In [2]:
import pandas as pd
from sklearn.model_selection import train_test_split
from sklearn.preprocessing import OneHotEncoder, StandardScaler
from sklearn.compose import ColumnTransformer
from sklearn.pipeline import Pipeline
from sklearn.impute import SimpleImputer
from sklearn.multioutput import MultiOutputClassifier
from sklearn.ensemble import RandomForestClassifier
from sklearn.metrics import roc_auc_score


submission_format = pd.read_csv('submission_format.csv')
test_set_features = pd.read_csv('test_set_features.csv')
training_set_features = pd.read_csv('training_set_features.csv')
training_set_labels = pd.read_csv('training_set_labels.csv')

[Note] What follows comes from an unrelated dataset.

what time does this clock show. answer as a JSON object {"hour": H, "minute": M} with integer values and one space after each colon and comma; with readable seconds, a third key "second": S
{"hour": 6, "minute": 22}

train_data = pd.merge(training_set_features, training_set_labels, on='respondent_id')


categorical_cols = [
    'hhs_geo_region', 'census_msa', 'employment_industry', 'employment_occupation',
    'age_group', 'education', 'race', 'sex', 'income_poverty', 'marital_status', 'rent_or_own',
    'employment_status'
]

numerical_cols = [
    'xyz_concern', 'xyz_knowledge', 'behavioral_antiviral_meds', 'behavioral_avoidance',
    'behavioral_face_mask', 'behavioral_wash_hands', 'behavioral_large_gatherings',
    'behavioral_outside_home', 'behavioral_touch_face', 'doctor_recc_xyz', 'doctor_recc_seasonal',
    'chronic_med_condition', 'child_under_6_months', 'health_worker', 'health_insurance',
    'opinion_xyz_vacc_effective', 'opinion_xyz_risk', 'opinion_xyz_sick_from_vacc',
    'opinion_seas_vacc_effective', 'opinion_seas_risk', 'opinion_seas_sick_from_vacc',
    'household_adults', 'household_children'
]


numerical_transformer = Pipeline(steps=[
    ('imputer', SimpleImputer(strategy='median')),
    ('scaler', StandardScaler())
])


categorical_transformer = Pipeline(steps=[
    ('imputer', SimpleImputer(strategy='most_frequent')),
    ('onehot', OneHotEncoder(handle_unknown='ignore'))
])


preprocessor = ColumnTransformer(
    transformers=[
        ('num', numerical_transformer, numerical_cols),
        ('cat', categorical_transformer, categorical_cols)
    ])


model = MultiOutputClassifier(RandomForestClassifier(n_estimators=100, random_state=42))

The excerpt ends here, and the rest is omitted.